▸ TEXTAUSZUG:

★ ★ ★ ★ ★ ★ ★

Von Sebastian Dreher
Solche Sorgen wünscht sich manch ein Gastronom: Wegen des großen Ansturms haben die Betreiber des Café Kittel Anfang der 80er Jahre ausgelost, wer morgens das Tor aufschließt. Davor beschworen mehrere Dutzend junge Leute bereits lautstark, weswegen sie gekommen waren: „Milchkaffee!“. Der war zu dieser Zeit nämlich noch nicht an jedem Kiosk zu haben, sondern der allerletzte Schrei.
Damals schmorte in deutschen Gaststätten noch vornehmlich Filterkaffee auf den Warmhalteplatten vergilbter Kaffeemaschinen. „Unser Milchkaffee nach französischer Art war der Renner“, sagt Peter Widdra.
Studienbegleitende Kellner
Der heute 64-Jährige hat das Café Kittel 1979 mit fünf Freundinnen und Freunden von dem damaligen Besitzer und Namensgeber Holger Kittel übernommen. „Damals gab es jenseits des Marktes kaum Ausgehmöglichkeiten“, sagt Widdra.
„Die Ponte war eine Geschäftsstraße – abends war da nichts los.“ Da kam das Kollektiv aus studienbegleitenden Kellnern, wie Widdra die bunte Truppe aus Möchtegerngeschäftsleuten nennt, gerade recht.
Nach Aachen mit der Bundeswehr
Er selbst hat damals noch Maschinenbau studiert, doch der Spaß an der abendlichen Arbeit und der Erfolg der Kneipe ließen ihn das Studium kurz vor dem Diplom abbrechen. Geboren wurde Widdra in Starnberg am See in Oberbayern. Im Nachkriegstrubel hat es die Familie erst nach Schleiden, dann nach Viersen verschlagen – nach Aachen kam Widdra durch die Bundeswehr.

★ ★ ★ ★ ★ ★ ★

▸ ARBEITSAUFTRÄGE:
- a) Gib aus dem Textauszug über das Café Kittel alles von „Damals schmorte in“ bis hinunter zu „sagt Peter Widdra.“ Wort für Wort wieder.
- b) Beantworte zum Textauszug über das Café Kittel die folgenden Fragen:
(i) In welchem Jahr hat Peter Widdra das Café übernommen?
(ii) Welches Studienfach hat Widdra kurz vor dem Diplom abgebrochen?
(iii) In welchem Ort wurde Widdra geboren?

▸ GEZEIGTE INFORMATIONEN:

★ ★ ★ ★ ★ ★ ★

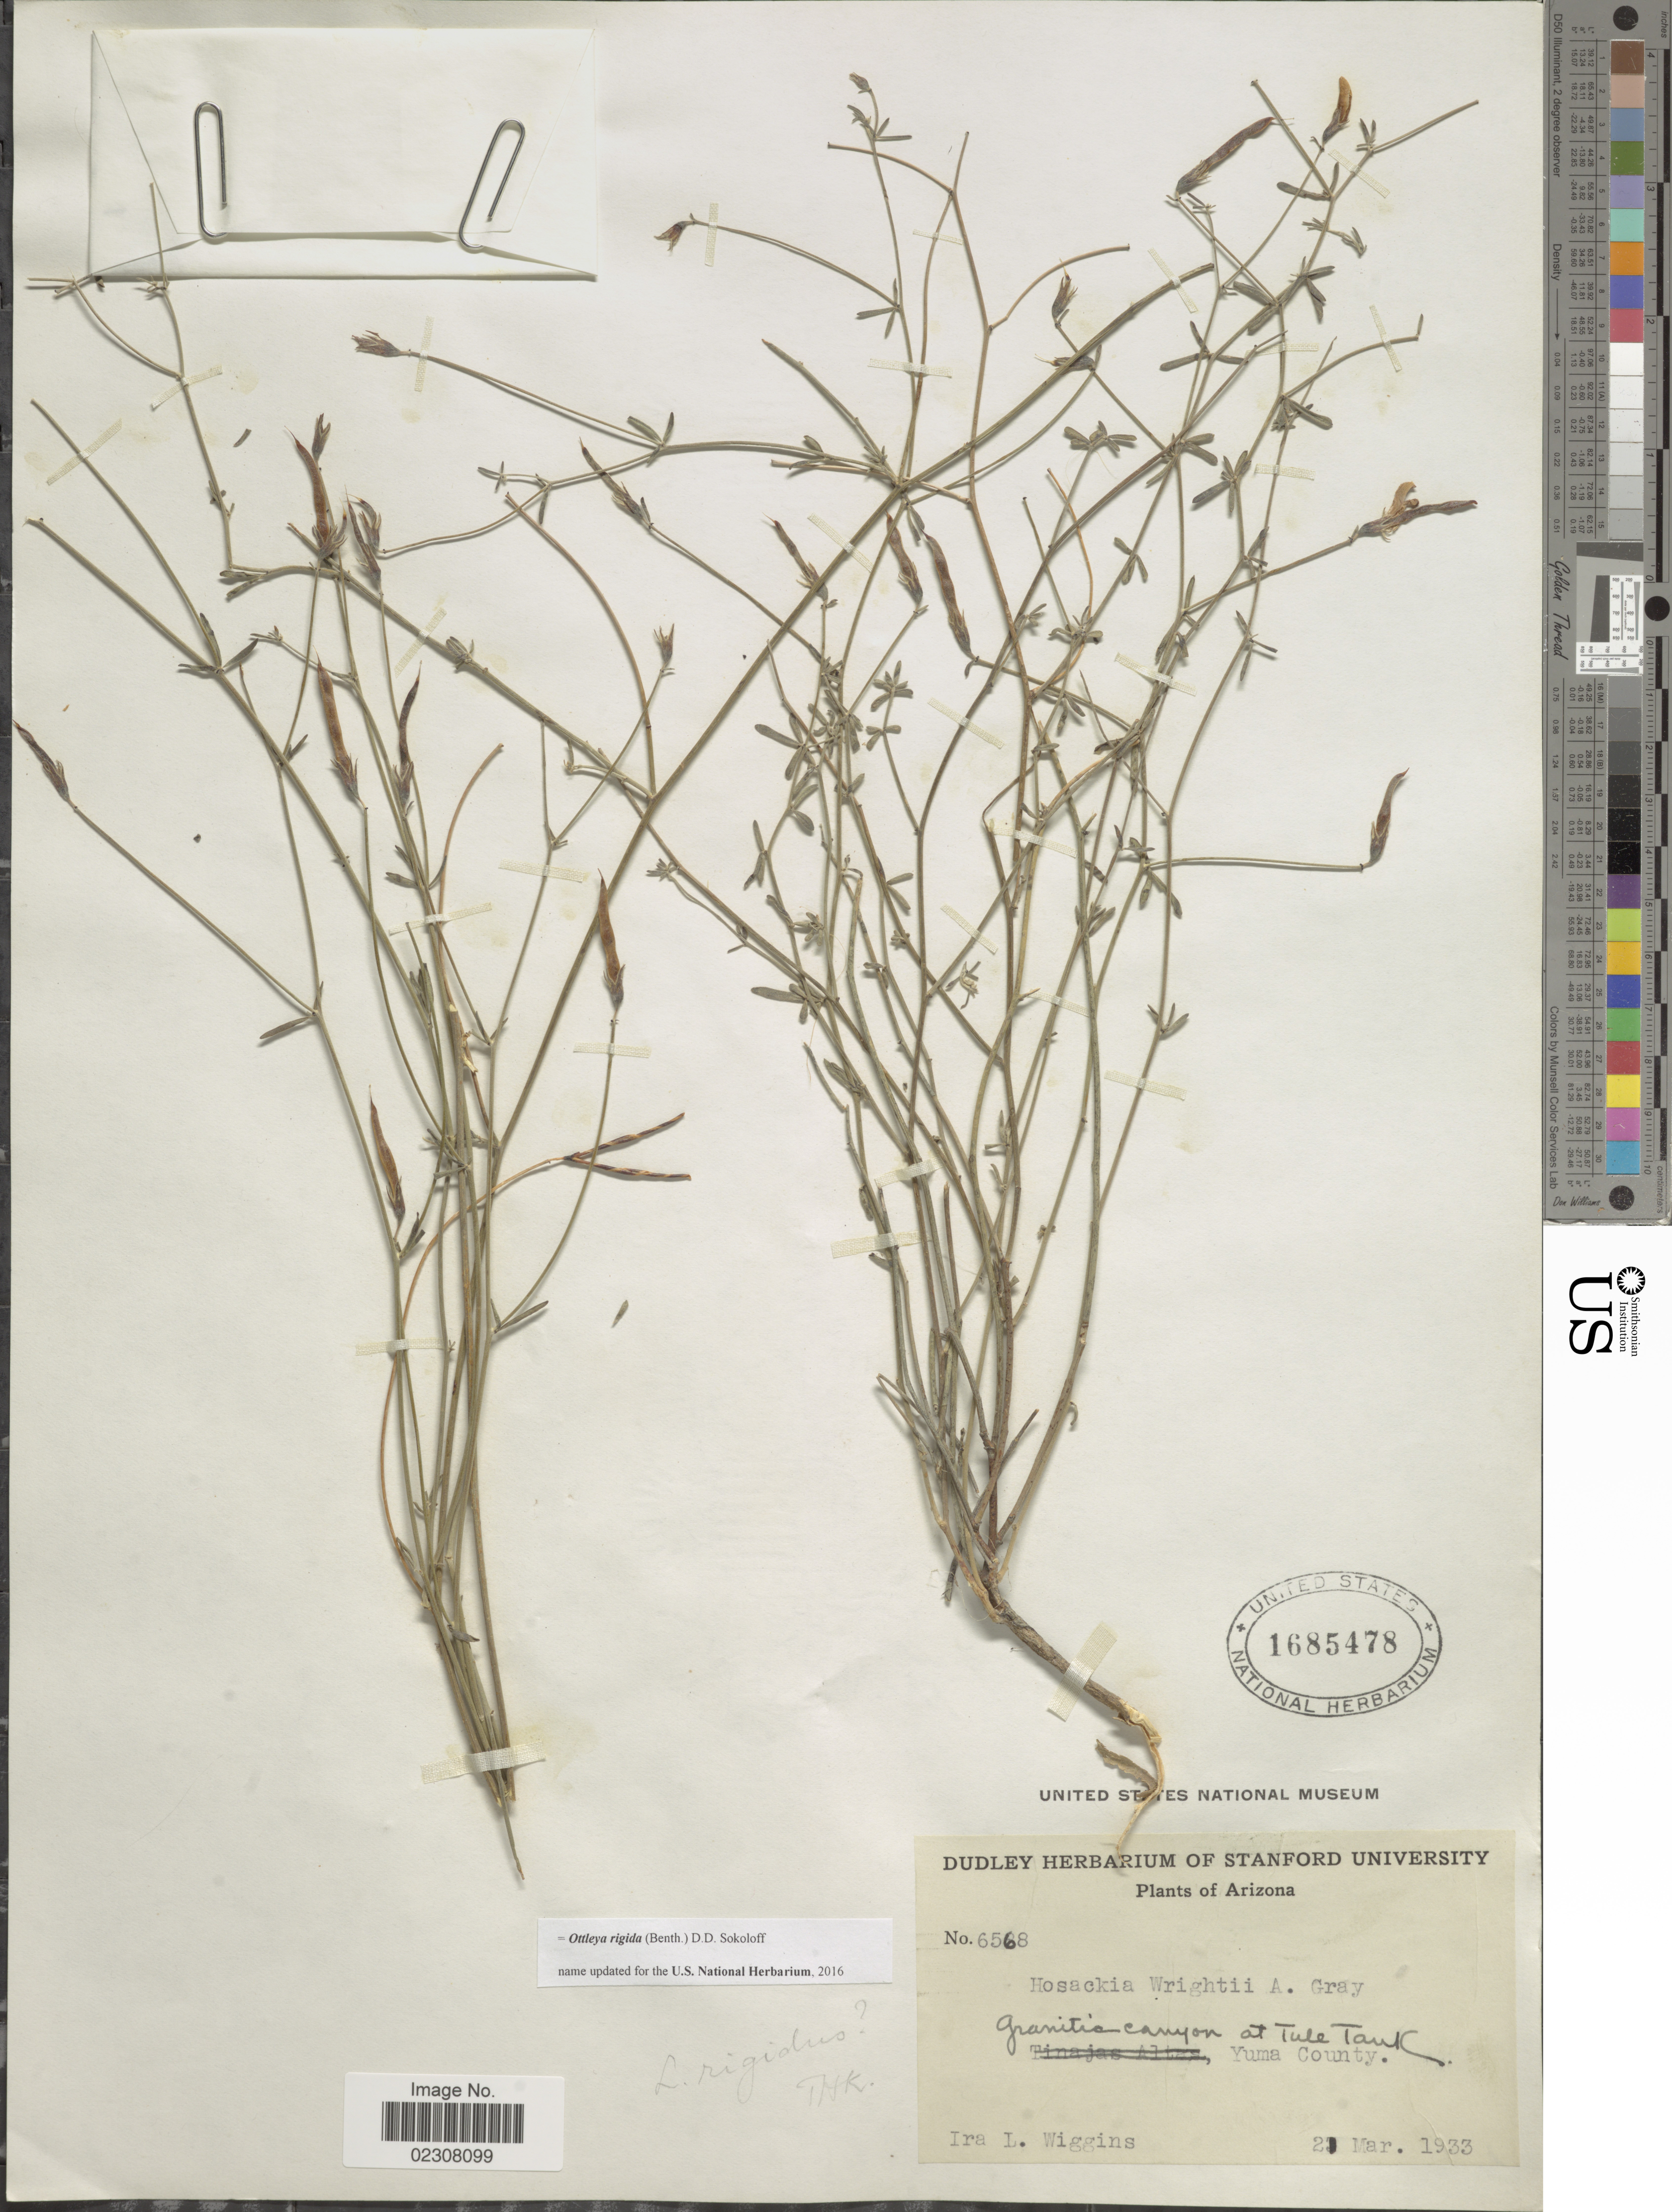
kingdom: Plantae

★ ★ ★ ★ ★ ★ ★

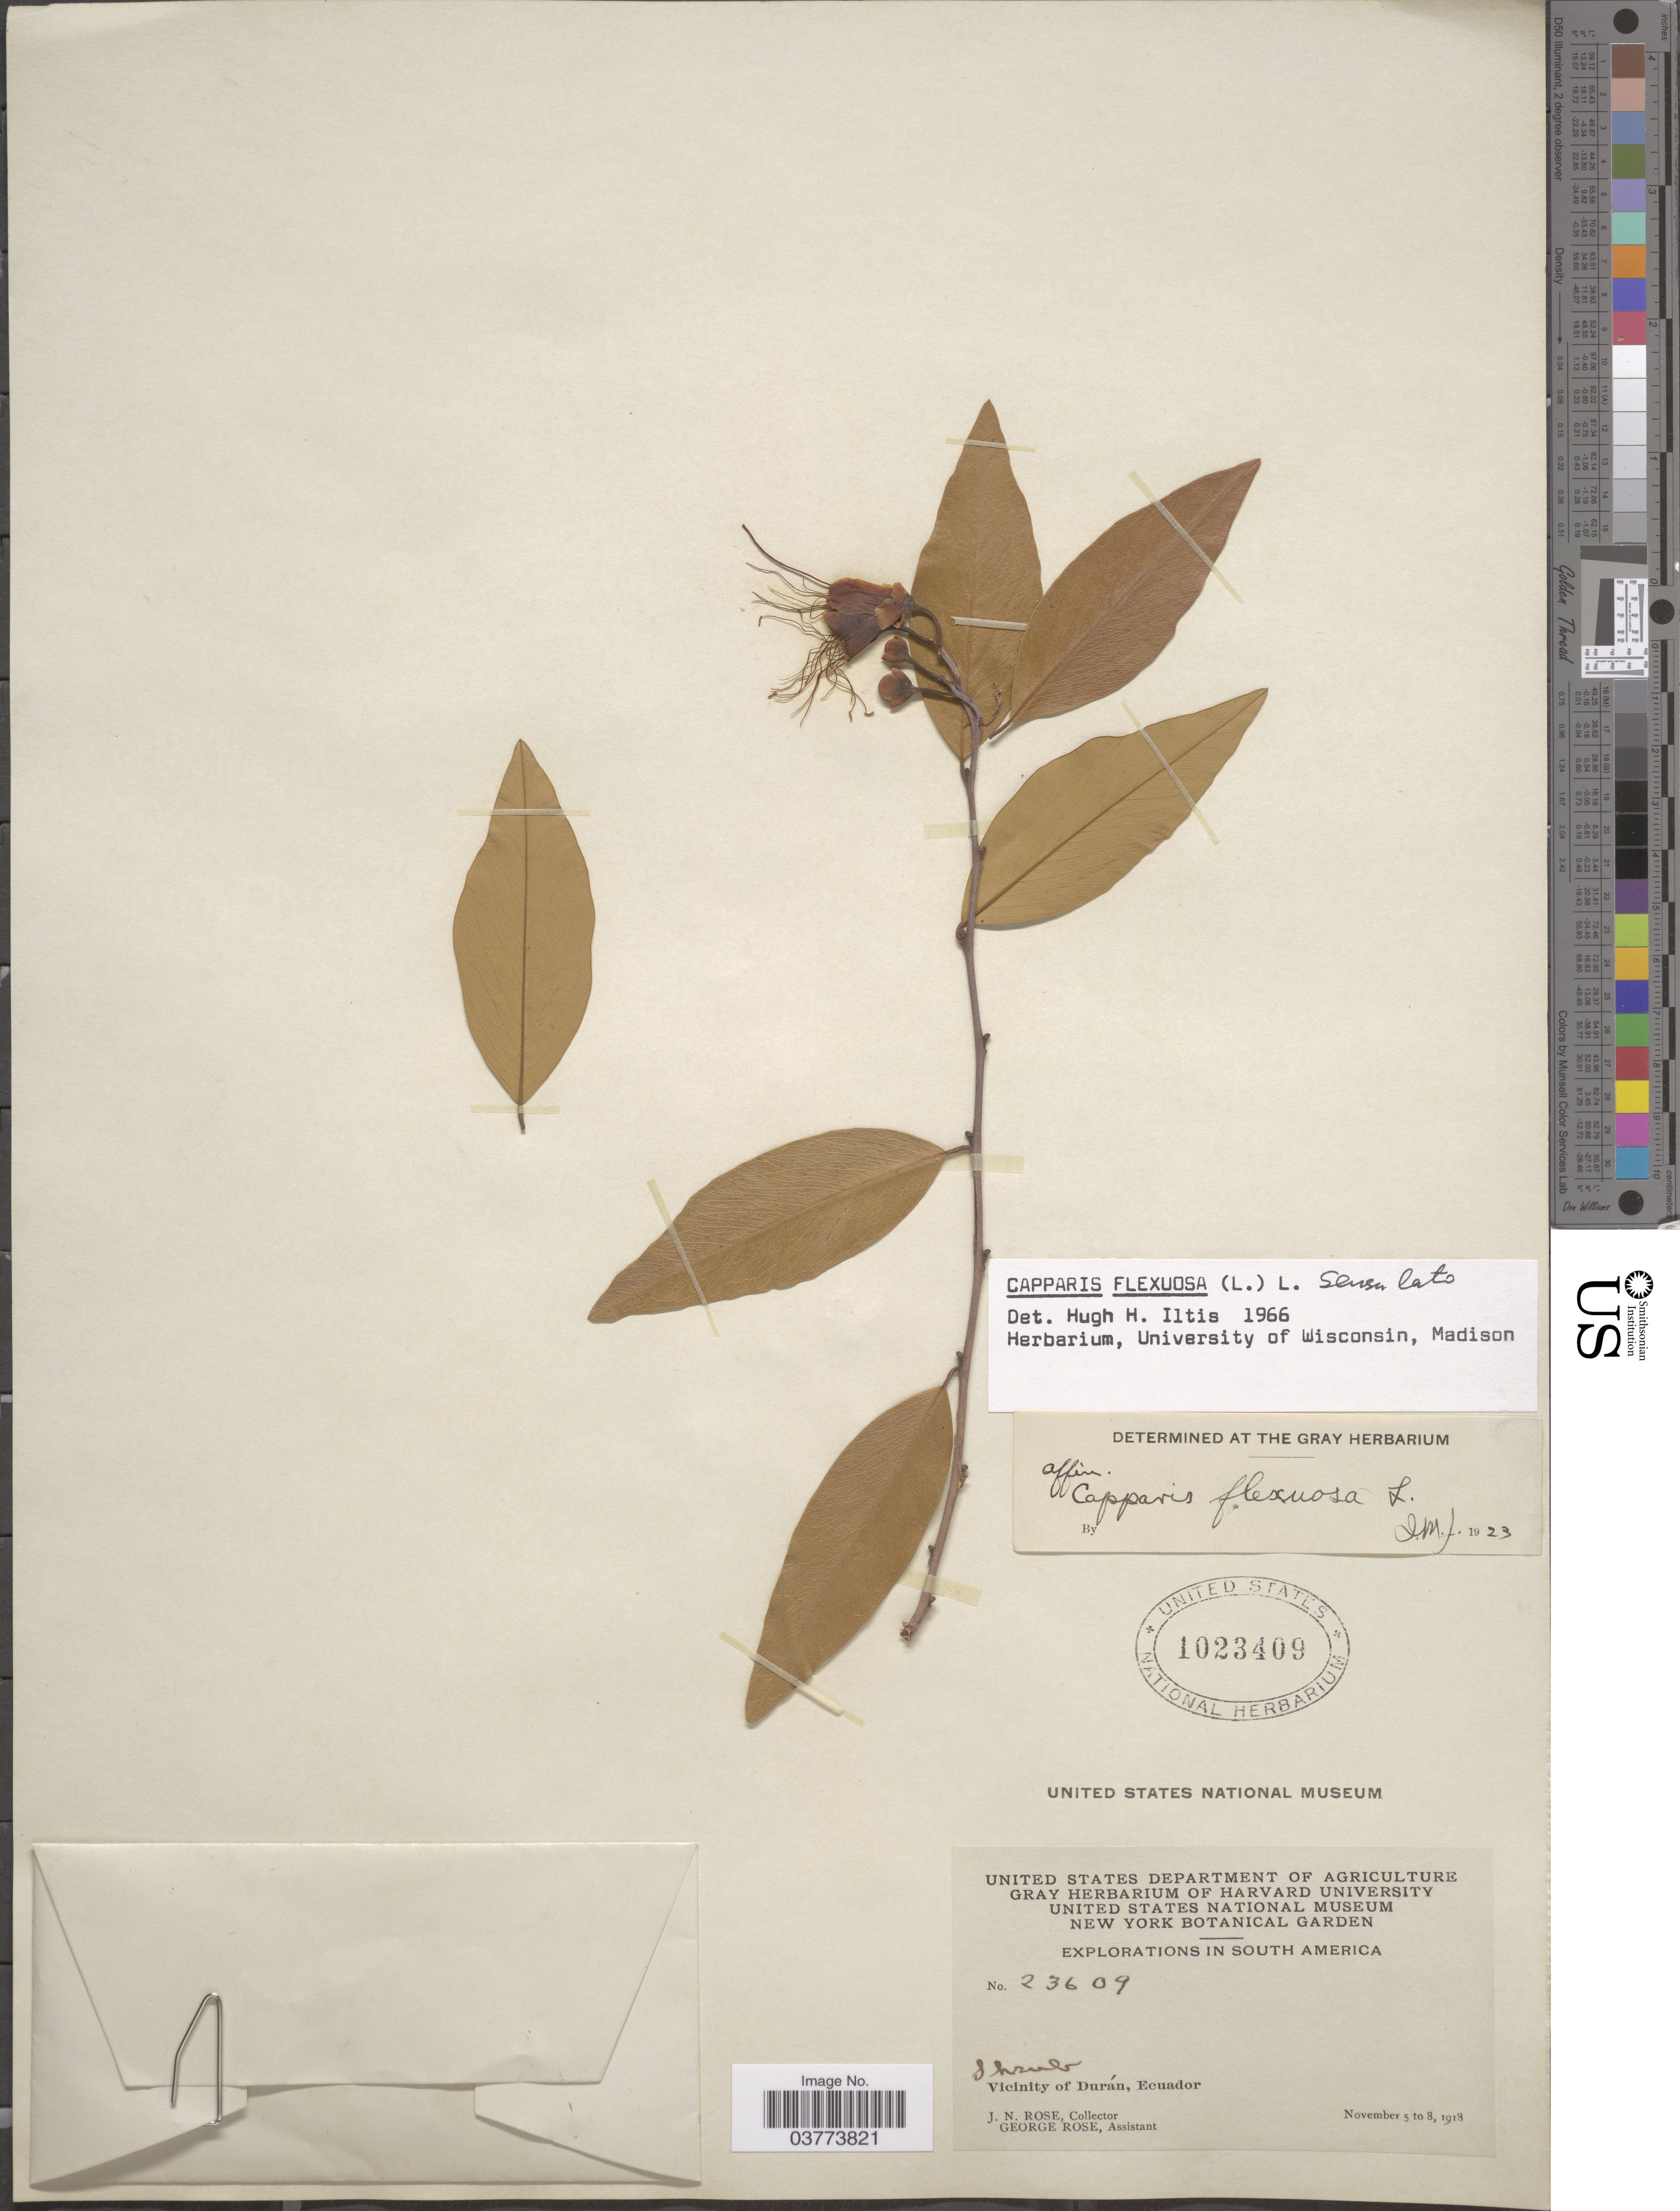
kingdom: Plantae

★ ★ ★ ★ ★ ★ ★

▸ LÖSUNGEN JE AUFGABE:
- a)
Damals schmorte in deutschen Gaststätten noch vornehmlich Filterkaffee auf den Warmhalteplatten vergilbter Kaffeemaschinen. „Unser Milchkaffee nach französischer Art war der Renner“, sagt Peter Widdra.

- b)
(i) 1979
(ii) Maschinenbau
(iii) In Starnberg am See in Oberbayern